» EXTRAIT DU TEXTE
* * * * * * *

BFMTV

Pédophilie dans l'Eglise: 87% des catholiques en faveur d'une commission d’enquête

La communauté catholique réclame des explications sur les accusations de crimes pédophiles qui planent au-dessus de l’Église.

Des hommes d'Eglises seront-ils un jour auditionnés par des parlementaires sur le fléau des abus sexuels commis par le clergé? C'est du moins le vœu de 9 catholiques sur 10, selon un sondage réalisé pour le magazine Témoignage Chrétien publié ce mardi et révélé par Le Parisien.

L'impulsion a été donnée le 30 septembre par un appel du magazine couplé à une pétition en ligne pour "la création d’une commission d’enquête parlementaire afin de faire toute la transparence sur les crimes de pédophilie et leur dissimulation dans l’Église catholique". 

Signée par des personnalités religieuses, d'ex-ministres, des avocats et des victimes, le manifeste réunit déjà plus de 30.000 soutiens. 

Sondage et pétition offrent un résultat sans appel. Au sein de la communauté catholique, 87% des catholiques et 90% des pratiquants sont favorables à la création d'une commission d'enquête parlementaire, indique Le Parisien. Toute confession mise à part, les Français sont à une très large majorité (88%) pour la mise en place d'une telle commission. Précisément, les 65 ans et plus sont les plus demandeurs avec 90% de réponses positives, contre un peu plus de 80% chez les moins de 25 ans.

* * * * * * *

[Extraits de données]
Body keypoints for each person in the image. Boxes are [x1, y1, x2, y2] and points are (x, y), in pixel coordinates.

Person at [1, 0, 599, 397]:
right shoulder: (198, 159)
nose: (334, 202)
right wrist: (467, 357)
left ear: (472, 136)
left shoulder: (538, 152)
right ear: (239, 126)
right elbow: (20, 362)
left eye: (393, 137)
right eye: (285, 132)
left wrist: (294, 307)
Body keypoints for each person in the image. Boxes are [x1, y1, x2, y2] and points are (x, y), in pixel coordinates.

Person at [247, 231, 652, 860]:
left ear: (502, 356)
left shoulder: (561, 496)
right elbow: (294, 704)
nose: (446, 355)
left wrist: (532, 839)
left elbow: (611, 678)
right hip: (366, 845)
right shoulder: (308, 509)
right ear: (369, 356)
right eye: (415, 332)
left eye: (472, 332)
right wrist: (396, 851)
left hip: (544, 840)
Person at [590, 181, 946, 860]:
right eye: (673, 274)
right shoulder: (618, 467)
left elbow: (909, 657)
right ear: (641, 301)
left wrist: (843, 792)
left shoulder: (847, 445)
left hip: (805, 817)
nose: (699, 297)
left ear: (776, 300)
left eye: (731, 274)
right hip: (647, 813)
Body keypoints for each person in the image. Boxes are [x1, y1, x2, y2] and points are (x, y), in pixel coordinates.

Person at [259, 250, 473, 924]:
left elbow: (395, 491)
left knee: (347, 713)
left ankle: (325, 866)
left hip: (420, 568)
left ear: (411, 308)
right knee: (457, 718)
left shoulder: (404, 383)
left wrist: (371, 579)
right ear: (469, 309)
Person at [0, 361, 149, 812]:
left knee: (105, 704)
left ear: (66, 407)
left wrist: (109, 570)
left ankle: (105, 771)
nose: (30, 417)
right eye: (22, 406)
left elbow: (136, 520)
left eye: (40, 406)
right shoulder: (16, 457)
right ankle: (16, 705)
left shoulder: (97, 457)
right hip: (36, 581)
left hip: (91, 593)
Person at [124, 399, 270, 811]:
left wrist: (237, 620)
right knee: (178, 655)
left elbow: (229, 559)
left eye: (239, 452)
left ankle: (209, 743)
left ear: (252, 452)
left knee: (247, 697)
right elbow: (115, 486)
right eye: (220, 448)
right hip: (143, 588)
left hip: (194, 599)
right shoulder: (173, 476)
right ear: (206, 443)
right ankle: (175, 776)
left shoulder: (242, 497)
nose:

* * * * * * *

» TÂCHE A
Pour chaque affirmation ci-dessous, indiquez par oui ou non si elle concorde avec l'article sur la pédophilie dans l'Église, et citez mot pour mot le passage de l'article qui permet de trancher. (i) La pétition en ligne a été lancée le 30 septembre. (ii) Les moins de 25 ans sont les plus favorables à la création d'une commission d'enquête. (iii) Le manifeste réunit déjà plus de 30.000 soutiens.
» TÂCHE B
Rédigez la suite de l'article sur la pédophilie dans l'Église, en reprenant juste après sa dernière phrase.

» RÉPONSE A
(i) Oui : « L'impulsion a été donnée le 30 septembre par un appel du magazine couplé à une pétition en ligne »
(ii) Non : « les 65 ans et plus sont les plus demandeurs avec 90% de réponses positives, contre un peu plus de 80% chez les moins de 25 ans »
(iii) Oui : « le manifeste réunit déjà plus de 30.000 soutiens »

» RÉPONSE B
Demande de commission d'enquête déposée au Sénat

D'un point de vue politique, toutes les sensibilités approuvent la démarche. Les électeurs de La France insoumise la plébiscitent à 94%, devant ceux de La République en marche (92%), du Rassemblement national (88%), de Les Républicains (88%) et du Parti socialiste (85%).

Ce mardi, Patrick Kanner, chef de file des sénateurs socialistes, a annoncé qu'une demande officielle pour la création d'une commission d'enquête parlementaire avait été déposée. Pour le socialiste, une telle séance permettrait de "faire toute la lumière sur ce scandale qui, malheureusement, vient gâcher l'image de l'Église". Par ailleurs, les victimes pourraient "s'exprimer en toute indépendance", a-t-il défendu. Si la résolution est adoptée, le Sénat prendra le contre-pied de l'Assemblée nationale dont le président, Richard Ferrand (LREM), avait fermé la porte à l'idée de créer lui-même une commission d'enquête parlementaire sur le sujet.